The “secret” to keeping a healthy relationship after a divorce is actually to practice three different virtues:
- Empathy
- Integrity
- Respect
I shaped my divorce around these three basic values, and that has worked phenomenally for us. I know I’ve mentioned these practices here and there, but I haven’t taken the time to unfold each one of them individually and explain how I actually put them into practice. Can you see now the wonderful benefit of letting others ask questions about our work? 😍
I wanted to start with empathy for the two reasons I mentioned at the beginning: 1) it’s one of my favorite words ever, and 2) I’ve come into contact with this word a lot lately. It’s kind of funny to me how we can practice something daily without being aware of it, which is pretty much what happened to me. Most of us practice empathy daily, but it’s such an intrinsic practice that I think we do it without being aware that we’re doing it. Of course, I made myself aware of being empathetic the moment I answered the question in my interview, but a few days later I went back to practicing this virtue in the background.
I was having dinner with some friends the other day, and this subject came up. We were discussing whether empathy is something people can develop over time or if it’s an ability with which people are born. One of my friends thinks empathy is something you’re either born with or you’re not. According to him, this predisposition is the reason some little kids don’t seem to have the urgency to help and understand others. My other friend, however, thinks people can develop a sense of empathy after they’re exposed to situations that require them to put themselves in other people’s shoes.
In my opinion, a huge number of people have a natural tendency to be empathetic, and only a few simply don’t have it in them. I personally know people in the latter classification, and it’s a challenge to understand them, but when we are truly empathetic, we can kind of even see that from their perspective. I mean, how can they practice something they simply don’t have? It sounds crazy, I know, but it’s kind of like asking an apple tree to give us oranges.
Anyway, the reason empathy is one of the three key practices to keep a healthy relationship (and this applies to everyone, not only divorced couples) is because we need to understand that we all play the “good guy” and the “bad guy” role interchangeably. Now, hold on! Don’t get mad at me (yet) for saying that. I’m not attacking you and saying you’re a bad person sometimes. You might be the perfect clone of Mother Teresa, but I can assure you’ll get labeled as a bad person from time to time (even she got criticized once in a while). I’m not saying you are bad, I’m just saying sometimes you’ll be perceived that way, simply because other people judge our actions based on their own worldview. So, if you do something that you absolutely think is correct, but it somehow hurts the other person, then you are the bad guy in that person’s perspective.

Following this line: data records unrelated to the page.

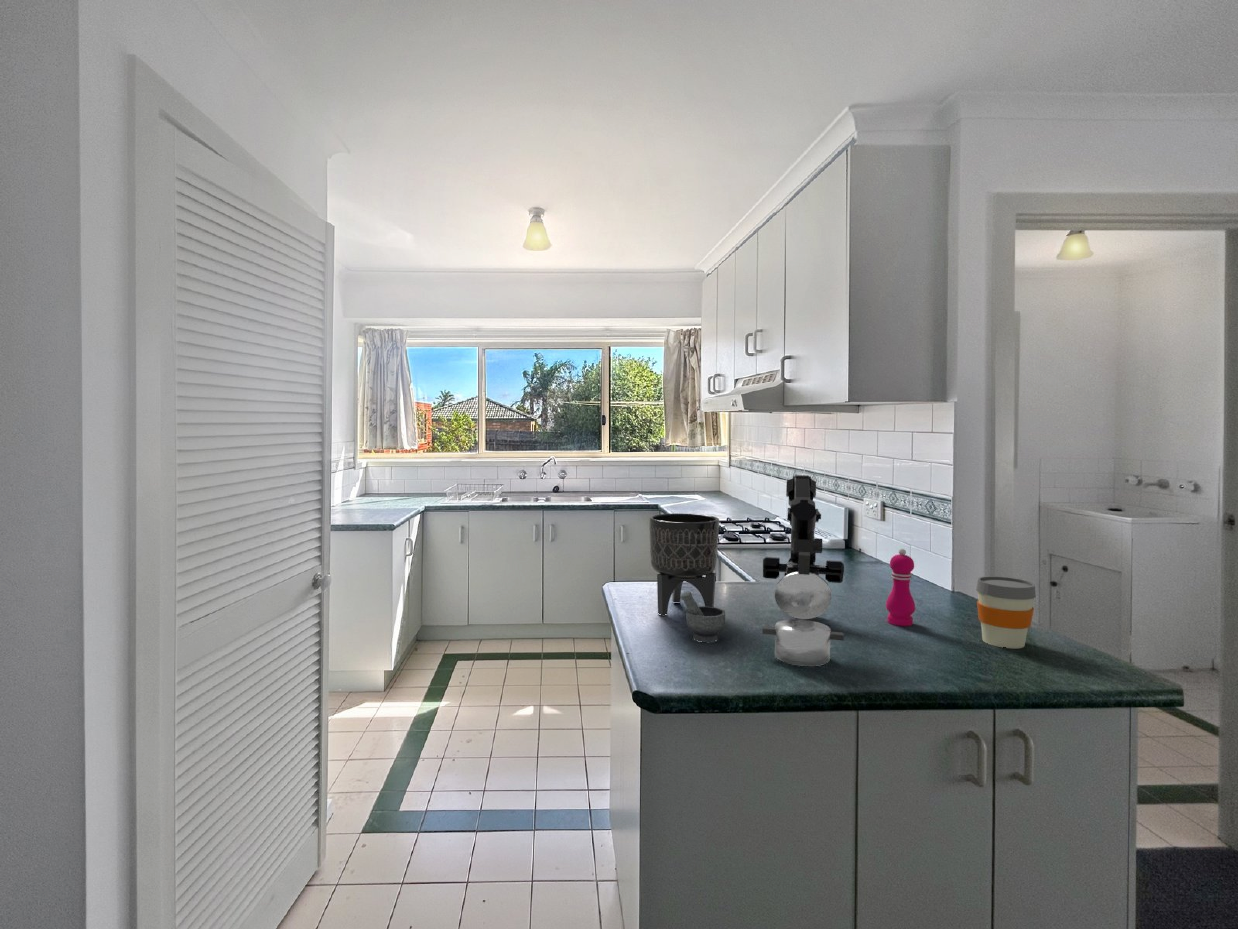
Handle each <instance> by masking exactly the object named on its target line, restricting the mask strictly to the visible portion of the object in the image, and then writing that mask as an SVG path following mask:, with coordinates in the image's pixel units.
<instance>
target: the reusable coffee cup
mask: <svg viewBox="0 0 1238 929" xmlns="http://www.w3.org/2000/svg"><path fill="white" fill-rule="evenodd" d="M975 590H976V592H977V598H978V600H976V606H977V616H978V620H979V622H980V627H981V636H982V638H981V639H982V641H983V642H984V643H986V644H987V643H988V645H990V646H994V647H999V648H1003V647H1006V648H1005V649H1022V648H1024V647H1025V645H1026V641H1027V636H1028V631H1029V629H1030V628H1031V625H1032V620H1033V615H1034V610H1035V608H1034V607H1033V605H1034V599H1036V596H1037V594H1036V585H1035V583H1034V582H1031V581H1028V580H1024V579H1021V578H1015V577H1008V576H995V575H994V576H993V575H992V576H990V575H989V576H988V575H986V576H980V577H978V578H977V582H976V589H975Z"/></svg>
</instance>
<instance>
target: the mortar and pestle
mask: <svg viewBox="0 0 1238 929" xmlns="http://www.w3.org/2000/svg"><path fill="white" fill-rule="evenodd" d="M680 600H682V601H683V602H684V605H685V606H686V608H687V609H685V610H686V612H685V613H686V614H685V620H686V625H687V627H688V629H689V630H690V631H691V633H693V634H692V640H693V639H695V640H698V641H702V642H714V641H715V640H718V634H719V633H721V631H722V630H723V629H724V627H725V623H726V622H725V621H726V611H725V610H724V609H721V608H719V607H716V606H714V607H708V606H705V605H702V606H699V605H698V604H697V602H696V600H695V598H694V597H693V594H692V591H689V590H688V591H684V592H683V593H681V599H680ZM714 643H715V642H714Z"/></svg>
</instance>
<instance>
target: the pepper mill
mask: <svg viewBox="0 0 1238 929" xmlns="http://www.w3.org/2000/svg"><path fill="white" fill-rule="evenodd" d="M889 566H890V569H891V570H892V572H891V578H892V580H893V582H892V583H893V584H892V589H891V591H890V592H889V593H890V594H889V595H888V597H887V599H886V603H885V608H886V610H887V611H888V614H887V618H886V619H887V623H888V624H890V625H893V626H898V627H899V626H900V627H910V626H912V625H913V624H914V618H913V617H912V615H913V614H914V613H915V611H916V605H915V604H916V603H915V600H914V599H913V596H912V594H911V591H910V589H911V588H910V583H911V580H912V576H913V574H912V571H913V570H914V569H915V562H914V559H913V558H912V557H911V556H910V555H907V551H906V549H904V548H901V549H899V550H898V554H895V555H893V556H891V558H890V561H889Z"/></svg>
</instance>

I remember years ago, back in my home country, I was driving one day and saw a homeless man with a sign asking for food. I happened to have a complete meal I’d just bought at a fast-food restaurant, and I decided to give it to him. When I put the window down and gave him the food, he got really mad at me. He called me every bad word you can imagine and told me I was … something I’d rather not mention … for not giving him money. In his perspective, I was a bad person. Well, the truth is I have no control over his perception of me.
I really believe that empathy gives us a sense of relief. When we’re able to put ourselves in other people’s shoes and understand them from their perspective even for a moment, we expand our inner ability to be compassionate. I’m not saying that all my ex-husband’s cheating was acceptable. I’m simply saying that when I put myself in his shoes, I’m able to see his way of feeling fulfilled in life. Does that mean cheating is a good practice? Well, no; certainly not to me! But I’m not him, and he’s not me. I can’t ask an apple tree to give me oranges.
We’re all doing our best to ride this journey called life, my friends. As I always say: we’re all fighting the same battles from different angles, so we must keep growing our ability to practice empathy. That ability will help us fight better battles when the time comes.